Facing backward, she looked down the slope of the dragon’s back toward the ground. The pile of debris that was the overpass on McLaughlin Boulevard had already sunk into obscurity and was now simply a void in the otherwise teeming sea of city lights and traffic that surrounded it. Warehouses and expansive lit parking lots boxed in the immediate area. Farther afield, to the north, the blazing cityscape of downtown Portland glowed beneath a heavy bank of clouds.

Mara wondered if the dragon purposefully had selected this spot to attack her mother. While still in the middle of urban sprawl, it was isolated enough for the dragon to do its business. On second thought, she doubted the dragon cared about being discrete.

A muffled roar and a sudden tautness along the dragon’s torso caught Mara’s attention. She slowly twisted around to see they were flying directly at the white helicopter, emblazoned with a bold stylized
12
. She gasped as the dragon screeched again and emitted a blast of flame that licked at the bottom of the helicopter. The vehicle wobbled for a second, smoothly dipped into a shallow U and disappeared into the clouds.

The dragon arched to the right but stayed below the cloud layer. Mara sensed it stalking its prey. She suspected the helicopter had doused its spotlight, because there was no hint of light in the sky. Nor could she hear it, but that could simply be the wind masking the beat of the rotors. They circled below the clouds like a shark.

Mara silently prayed that the helicopter had somehow slipped away above the clouds. That would leave her with just one worry: how to get down from here. The last time she went on a dragon ride, it was, for lack of a better way of putting it, at the behest of the beast—and through the influence of Ping, shortly after he had merged with it. Now it seemed the dragon was calling the shots.

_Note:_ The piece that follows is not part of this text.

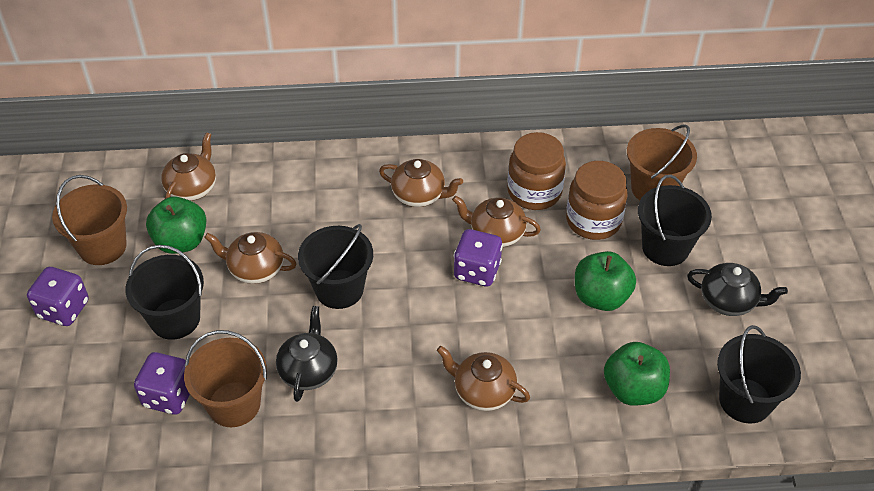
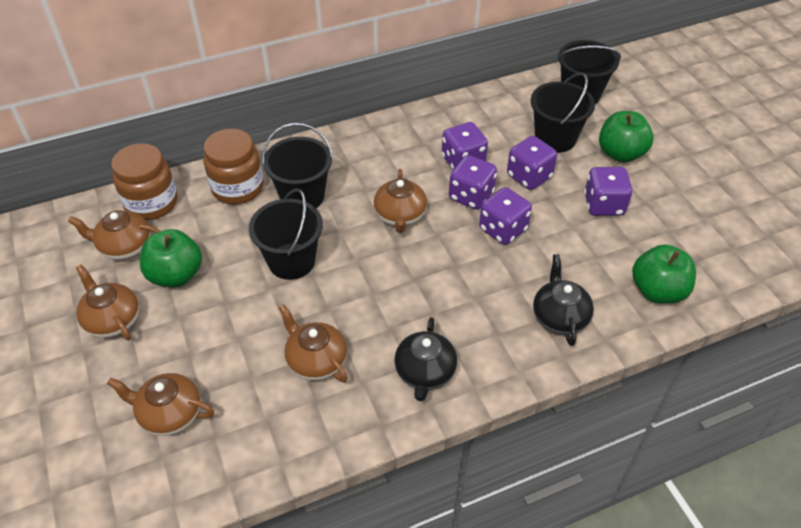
brown bucket: [52,175,127,265] [184,330,267,427] [627,125,697,201] = 3 -> none = 0
purple dice: [27,267,89,326] [134,352,190,415] [454,229,503,286] = 3 -> [442,122,488,170] [449,155,497,210] [479,187,532,245] [507,136,557,190] [584,167,632,216] = 5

Ahead and to the right, a wisp of vapor separated from the dark clouds. Mara could see a faint red light winking in the distance. The dragon’s head twitched that way, and it made whatever adjustments its wings needed to alter course. As they approached, the helicopter broke through the clouds, descending quickly, swinging below the dragon’s body, where Mara could not see it. The dragon growled, sending a tremor through its body. Swinging left, it dove into a corkscrew.

Mara’s stomach felt like it was coming up through her throat. She could not inhale and felt light-headed when they leveled off. After catching her breath, she saw the dimly lit helicopter directly ahead but much lower, and facing away from the dragon, tilted toward the ground. It moved toward the darkened area of McLaughlin, back to the overpass. Once it approached the ground, its spotlight was illuminated again.

Mara was aghast.
Are those people insane? That thing looks like a little bug, and it’s about to be swallowed whole by this flying lizard I’m riding.

Tucking its wings to its sides, the dragon let gravity take over, as it dove toward the helicopter.

Mara’s eyes widened, and she screamed into the wind, “No, Ping! You have got to stop this!” She tightened her grip on the dragon’s spine and stomped on its back, hoping to distract it somehow. Kicking at the scales, she gritted her teeth and screamed in frustration. It didn’t flinch. They continued to dive.